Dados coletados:
+--

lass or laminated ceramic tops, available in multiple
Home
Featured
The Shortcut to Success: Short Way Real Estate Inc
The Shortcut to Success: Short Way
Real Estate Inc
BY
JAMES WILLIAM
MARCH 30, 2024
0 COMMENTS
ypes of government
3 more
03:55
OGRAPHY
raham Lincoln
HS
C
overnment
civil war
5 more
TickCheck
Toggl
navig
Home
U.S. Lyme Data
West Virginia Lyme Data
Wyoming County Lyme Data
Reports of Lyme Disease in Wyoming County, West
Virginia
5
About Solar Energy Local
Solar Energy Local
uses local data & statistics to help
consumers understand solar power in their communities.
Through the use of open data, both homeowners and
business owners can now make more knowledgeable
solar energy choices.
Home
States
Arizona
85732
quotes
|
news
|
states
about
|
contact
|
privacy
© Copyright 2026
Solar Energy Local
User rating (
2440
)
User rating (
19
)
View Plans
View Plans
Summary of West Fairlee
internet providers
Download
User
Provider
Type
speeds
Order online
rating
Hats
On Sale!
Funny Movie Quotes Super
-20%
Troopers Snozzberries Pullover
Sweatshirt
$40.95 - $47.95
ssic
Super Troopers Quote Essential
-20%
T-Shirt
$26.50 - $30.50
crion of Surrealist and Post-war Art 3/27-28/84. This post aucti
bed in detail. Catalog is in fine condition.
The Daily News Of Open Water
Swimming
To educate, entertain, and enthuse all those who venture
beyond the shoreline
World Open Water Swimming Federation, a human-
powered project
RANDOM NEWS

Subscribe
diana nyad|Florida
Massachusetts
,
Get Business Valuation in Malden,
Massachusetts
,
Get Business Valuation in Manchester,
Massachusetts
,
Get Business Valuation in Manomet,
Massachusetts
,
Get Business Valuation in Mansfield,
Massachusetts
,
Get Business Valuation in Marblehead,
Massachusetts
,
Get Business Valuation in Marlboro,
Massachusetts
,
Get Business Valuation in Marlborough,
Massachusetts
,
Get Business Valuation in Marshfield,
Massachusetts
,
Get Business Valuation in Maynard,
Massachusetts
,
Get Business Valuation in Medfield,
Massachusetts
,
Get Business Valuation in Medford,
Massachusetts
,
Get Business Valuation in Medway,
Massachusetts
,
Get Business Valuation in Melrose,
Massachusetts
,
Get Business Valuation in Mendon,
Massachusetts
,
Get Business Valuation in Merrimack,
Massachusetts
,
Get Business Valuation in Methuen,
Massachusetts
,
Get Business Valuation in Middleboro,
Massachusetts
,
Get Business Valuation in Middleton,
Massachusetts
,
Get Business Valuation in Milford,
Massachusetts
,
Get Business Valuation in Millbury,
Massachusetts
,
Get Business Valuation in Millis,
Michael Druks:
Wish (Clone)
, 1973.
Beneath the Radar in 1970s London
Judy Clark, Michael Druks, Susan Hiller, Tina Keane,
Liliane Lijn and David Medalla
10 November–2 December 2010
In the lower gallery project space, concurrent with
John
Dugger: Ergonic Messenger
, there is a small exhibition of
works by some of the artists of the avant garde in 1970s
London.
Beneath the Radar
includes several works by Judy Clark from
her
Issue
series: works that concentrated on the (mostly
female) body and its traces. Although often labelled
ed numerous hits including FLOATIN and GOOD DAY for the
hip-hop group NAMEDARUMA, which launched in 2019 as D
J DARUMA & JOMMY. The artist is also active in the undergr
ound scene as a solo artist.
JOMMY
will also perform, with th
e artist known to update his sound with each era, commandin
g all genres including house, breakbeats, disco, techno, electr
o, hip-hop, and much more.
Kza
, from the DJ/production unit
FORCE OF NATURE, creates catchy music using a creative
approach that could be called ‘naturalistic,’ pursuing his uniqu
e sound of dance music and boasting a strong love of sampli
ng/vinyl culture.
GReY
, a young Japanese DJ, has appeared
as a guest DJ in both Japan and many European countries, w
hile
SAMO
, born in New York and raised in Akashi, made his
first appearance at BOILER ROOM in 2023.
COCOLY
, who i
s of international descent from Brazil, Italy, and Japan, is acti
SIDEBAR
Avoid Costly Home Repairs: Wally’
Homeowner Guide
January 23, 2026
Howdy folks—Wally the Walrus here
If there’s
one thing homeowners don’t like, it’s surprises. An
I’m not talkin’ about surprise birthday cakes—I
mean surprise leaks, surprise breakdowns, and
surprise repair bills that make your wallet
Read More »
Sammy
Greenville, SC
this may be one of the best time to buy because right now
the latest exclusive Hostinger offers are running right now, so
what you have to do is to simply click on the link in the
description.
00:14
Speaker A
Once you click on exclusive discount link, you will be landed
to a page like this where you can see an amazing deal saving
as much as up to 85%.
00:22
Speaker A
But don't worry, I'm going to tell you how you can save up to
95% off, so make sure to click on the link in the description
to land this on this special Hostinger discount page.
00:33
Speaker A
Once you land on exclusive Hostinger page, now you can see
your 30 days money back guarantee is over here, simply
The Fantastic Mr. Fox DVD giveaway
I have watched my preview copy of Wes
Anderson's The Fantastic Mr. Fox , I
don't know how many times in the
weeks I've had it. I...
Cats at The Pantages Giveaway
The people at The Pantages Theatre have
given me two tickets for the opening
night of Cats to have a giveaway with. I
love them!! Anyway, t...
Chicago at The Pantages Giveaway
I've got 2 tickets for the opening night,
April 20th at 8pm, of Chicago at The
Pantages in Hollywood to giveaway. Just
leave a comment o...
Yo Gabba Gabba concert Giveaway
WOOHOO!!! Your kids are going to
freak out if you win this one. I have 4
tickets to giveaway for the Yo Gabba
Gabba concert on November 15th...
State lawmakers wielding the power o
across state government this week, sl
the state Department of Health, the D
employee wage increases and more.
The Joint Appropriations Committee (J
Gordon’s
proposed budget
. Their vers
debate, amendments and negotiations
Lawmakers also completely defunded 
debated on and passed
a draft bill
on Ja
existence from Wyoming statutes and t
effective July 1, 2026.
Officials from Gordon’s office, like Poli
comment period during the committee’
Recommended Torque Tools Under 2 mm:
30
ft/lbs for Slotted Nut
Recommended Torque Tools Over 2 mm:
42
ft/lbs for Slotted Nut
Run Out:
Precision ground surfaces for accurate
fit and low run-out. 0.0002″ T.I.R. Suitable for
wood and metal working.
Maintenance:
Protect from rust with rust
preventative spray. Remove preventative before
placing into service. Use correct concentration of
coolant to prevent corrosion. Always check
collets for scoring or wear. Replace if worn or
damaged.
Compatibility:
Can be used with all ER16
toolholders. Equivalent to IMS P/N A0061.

+--

- _OBJETIVO DO EXERCÍCIO_: Devolva sem nenhuma mudança as linhas do material que começam na primeira linha e terminam na linha que contém "business owners can", incluindo as duas pontas.

- _RESULTADO DA TAREFA_:
lass or laminated ceramic tops, available in multiple
Home
Featured
The Shortcut to Success: Short Way Real Estate Inc
The Shortcut to Success: Short Way
Real Estate Inc
BY
JAMES WILLIAM
MARCH 30, 2024
0 COMMENTS
ypes of government
3 more
03:55
OGRAPHY
raham Lincoln
HS
C
overnment
civil war
5 more
TickCheck
Toggl
navig
Home
U.S. Lyme Data
West Virginia Lyme Data
Wyoming County Lyme Data
Reports of Lyme Disease in Wyoming County, West
Virginia
5
About Solar Energy Local
Solar Energy Local
uses local data & statistics to help
consumers understand solar power in their communities.
Through the use of open data, both homeowners and
business owners can now make more knowledgeable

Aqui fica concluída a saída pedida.